··· Extract
Stanley Peninsula (赤柱半島), formerly known as Tai Tam Peninsula (大潭半島), is a peninsula of southern Hong Kong Island in Hong Kong. Located between Tai Tam Bay and Stanley Bay, it joins north to Hong Kong Island at the town of Stanley and ends to the south at Bluff Head (黃麻角, Wong Ma Kok)‌.

==Climate==

Climate data for Bluff Head (1995–2016)
| Month | Jan | Feb | Mar | Apr | May | Jun | Jul | Aug | Sep | Oct | Nov | Dec | Year |
| Mean daily maximum °C (°F) | 18.8 (65.8) | 19.4 (66.9) | 21.0 (69.8) | 24.8 (76.6) | 28.6 (83.5) | 30.5 (86.9) | 31.5 (88.7) | 31.2 (88.2) | 30.4 (86.7) | 28.1 (82.6) | 25.1 (77.2) | 20.8 (69.4) | 25.8 (78.4) |
| Daily mean °C (°F) | 15.3 (59.5) | 16.1 (61.0) | 17.9 (64.2) | 21.7 (71.1) | 25.4 (77.7) | 27.4 (81.3) | 28.1 (82.6) | 27.9 (82.2) | 27.1 (80.8) | 24.9 (76.8) | 21.7 (71.1) | 17.4 (63.3) | 22.6 (72.7) |
| Mean daily minimum °C (°F) | 13.2 (55.8) | 14.1 (57.4) | 15.9 (60.6) | 19.6 (67.3) | 23.4 (74.1) | 25.3 (77.5) | 25.7 (78.3) | 25.5 (77.9) | 25.1 (77.2) | 22.9 (73.2) | 19.7 (67.5) | 15.1 (59.2) | 20.5 (68.9) |
Source: Hong Kong Observatory

==Transport==
The main road in Stanley Peninsula is Wong Ma Kok Road.
······
### Problem details
In one to three sentences, explain from the Stanley Peninsula text what lies on each side of the peninsula and where its northern and southern ends are. These entries have no connection to the Stanley Peninsula text.
··· Data section
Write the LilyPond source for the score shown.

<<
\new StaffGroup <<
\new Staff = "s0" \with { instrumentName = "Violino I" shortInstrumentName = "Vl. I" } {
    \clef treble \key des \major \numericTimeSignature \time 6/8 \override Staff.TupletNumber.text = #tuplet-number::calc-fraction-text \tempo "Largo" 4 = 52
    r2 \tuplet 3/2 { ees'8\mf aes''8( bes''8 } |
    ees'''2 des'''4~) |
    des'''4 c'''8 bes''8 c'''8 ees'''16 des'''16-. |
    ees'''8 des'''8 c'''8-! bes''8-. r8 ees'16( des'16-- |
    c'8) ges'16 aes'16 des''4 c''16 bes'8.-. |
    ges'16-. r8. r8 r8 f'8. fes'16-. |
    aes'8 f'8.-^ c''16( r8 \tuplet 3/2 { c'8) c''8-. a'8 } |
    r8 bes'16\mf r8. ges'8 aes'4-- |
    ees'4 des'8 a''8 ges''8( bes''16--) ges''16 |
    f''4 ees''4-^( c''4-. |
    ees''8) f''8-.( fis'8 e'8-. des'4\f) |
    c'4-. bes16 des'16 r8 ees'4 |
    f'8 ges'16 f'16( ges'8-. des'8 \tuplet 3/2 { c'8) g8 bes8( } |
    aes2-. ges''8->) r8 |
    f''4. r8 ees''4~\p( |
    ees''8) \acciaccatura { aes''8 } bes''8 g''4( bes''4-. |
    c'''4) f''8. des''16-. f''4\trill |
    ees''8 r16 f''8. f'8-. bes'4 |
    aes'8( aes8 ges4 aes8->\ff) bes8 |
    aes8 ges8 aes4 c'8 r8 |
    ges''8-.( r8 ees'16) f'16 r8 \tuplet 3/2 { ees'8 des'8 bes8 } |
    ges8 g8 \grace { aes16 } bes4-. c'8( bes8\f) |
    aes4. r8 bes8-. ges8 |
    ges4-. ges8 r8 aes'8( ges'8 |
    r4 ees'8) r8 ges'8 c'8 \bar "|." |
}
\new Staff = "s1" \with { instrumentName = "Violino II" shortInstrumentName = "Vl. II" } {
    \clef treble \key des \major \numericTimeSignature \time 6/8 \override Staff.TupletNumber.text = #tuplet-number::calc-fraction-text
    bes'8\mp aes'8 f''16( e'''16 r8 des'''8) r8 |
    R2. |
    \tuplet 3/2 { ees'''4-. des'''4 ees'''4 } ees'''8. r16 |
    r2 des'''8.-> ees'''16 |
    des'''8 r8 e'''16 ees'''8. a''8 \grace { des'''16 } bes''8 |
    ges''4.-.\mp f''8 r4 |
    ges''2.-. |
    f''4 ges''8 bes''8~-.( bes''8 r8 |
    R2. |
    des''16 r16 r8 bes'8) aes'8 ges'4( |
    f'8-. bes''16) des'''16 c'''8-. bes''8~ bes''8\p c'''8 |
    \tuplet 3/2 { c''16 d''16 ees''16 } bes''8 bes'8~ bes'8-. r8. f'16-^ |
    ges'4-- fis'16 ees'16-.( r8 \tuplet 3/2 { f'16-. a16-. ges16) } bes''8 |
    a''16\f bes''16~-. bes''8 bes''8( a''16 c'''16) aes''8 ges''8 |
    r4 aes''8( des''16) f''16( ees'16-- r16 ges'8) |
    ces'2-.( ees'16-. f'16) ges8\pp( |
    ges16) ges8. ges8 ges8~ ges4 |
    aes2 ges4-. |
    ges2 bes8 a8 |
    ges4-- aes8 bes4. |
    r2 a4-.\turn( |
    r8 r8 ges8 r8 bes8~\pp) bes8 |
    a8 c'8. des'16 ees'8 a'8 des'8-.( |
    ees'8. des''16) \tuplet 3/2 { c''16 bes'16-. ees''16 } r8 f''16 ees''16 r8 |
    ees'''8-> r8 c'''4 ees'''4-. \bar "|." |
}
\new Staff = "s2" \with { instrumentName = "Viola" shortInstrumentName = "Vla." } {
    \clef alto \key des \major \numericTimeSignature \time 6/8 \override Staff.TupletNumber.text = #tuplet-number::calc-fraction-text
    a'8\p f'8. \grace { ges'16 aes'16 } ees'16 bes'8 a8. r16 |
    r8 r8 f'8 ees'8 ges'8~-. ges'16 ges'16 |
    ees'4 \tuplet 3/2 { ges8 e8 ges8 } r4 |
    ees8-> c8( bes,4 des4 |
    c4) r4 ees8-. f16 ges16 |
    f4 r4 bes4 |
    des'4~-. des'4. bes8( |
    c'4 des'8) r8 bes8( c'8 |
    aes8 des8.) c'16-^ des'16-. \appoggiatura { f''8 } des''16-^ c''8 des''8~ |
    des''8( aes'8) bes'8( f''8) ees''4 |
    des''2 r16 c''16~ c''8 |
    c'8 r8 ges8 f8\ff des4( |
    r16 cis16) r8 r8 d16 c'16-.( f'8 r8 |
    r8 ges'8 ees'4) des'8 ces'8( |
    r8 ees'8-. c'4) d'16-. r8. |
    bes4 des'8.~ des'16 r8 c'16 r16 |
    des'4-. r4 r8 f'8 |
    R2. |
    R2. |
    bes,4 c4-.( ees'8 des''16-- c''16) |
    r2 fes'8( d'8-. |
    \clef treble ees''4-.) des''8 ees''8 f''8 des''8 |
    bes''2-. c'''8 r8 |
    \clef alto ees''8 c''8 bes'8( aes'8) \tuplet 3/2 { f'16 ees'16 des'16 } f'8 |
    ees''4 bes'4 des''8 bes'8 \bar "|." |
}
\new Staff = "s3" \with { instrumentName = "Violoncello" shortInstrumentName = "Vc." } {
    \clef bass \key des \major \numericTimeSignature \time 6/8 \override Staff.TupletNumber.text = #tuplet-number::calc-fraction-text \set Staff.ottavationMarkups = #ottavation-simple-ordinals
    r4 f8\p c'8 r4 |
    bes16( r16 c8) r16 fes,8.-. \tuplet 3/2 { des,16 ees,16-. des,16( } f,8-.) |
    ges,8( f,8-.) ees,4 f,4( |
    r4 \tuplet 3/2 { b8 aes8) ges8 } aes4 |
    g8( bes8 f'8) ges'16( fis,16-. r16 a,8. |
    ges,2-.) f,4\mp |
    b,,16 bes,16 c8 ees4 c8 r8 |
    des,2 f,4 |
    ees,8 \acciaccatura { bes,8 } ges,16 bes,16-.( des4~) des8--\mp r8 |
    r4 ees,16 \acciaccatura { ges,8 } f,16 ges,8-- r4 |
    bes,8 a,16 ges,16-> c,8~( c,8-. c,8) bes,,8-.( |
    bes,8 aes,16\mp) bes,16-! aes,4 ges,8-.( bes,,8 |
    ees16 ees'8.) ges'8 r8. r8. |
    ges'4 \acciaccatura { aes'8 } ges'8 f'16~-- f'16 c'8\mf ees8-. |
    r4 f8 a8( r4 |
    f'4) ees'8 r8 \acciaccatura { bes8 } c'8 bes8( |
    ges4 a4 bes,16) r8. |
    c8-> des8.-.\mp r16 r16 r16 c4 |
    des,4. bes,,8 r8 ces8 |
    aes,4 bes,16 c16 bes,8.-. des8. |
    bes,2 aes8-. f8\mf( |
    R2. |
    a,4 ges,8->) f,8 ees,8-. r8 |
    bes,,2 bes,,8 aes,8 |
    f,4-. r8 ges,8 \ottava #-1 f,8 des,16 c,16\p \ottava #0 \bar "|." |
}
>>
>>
······
### Result of the task
The peninsula lies between Tai Tam Bay and Stanley Bay. At its northern end it joins Hong Kong Island at the town of Stanley, and its southern end is Bluff Head (Wong Ma Kok).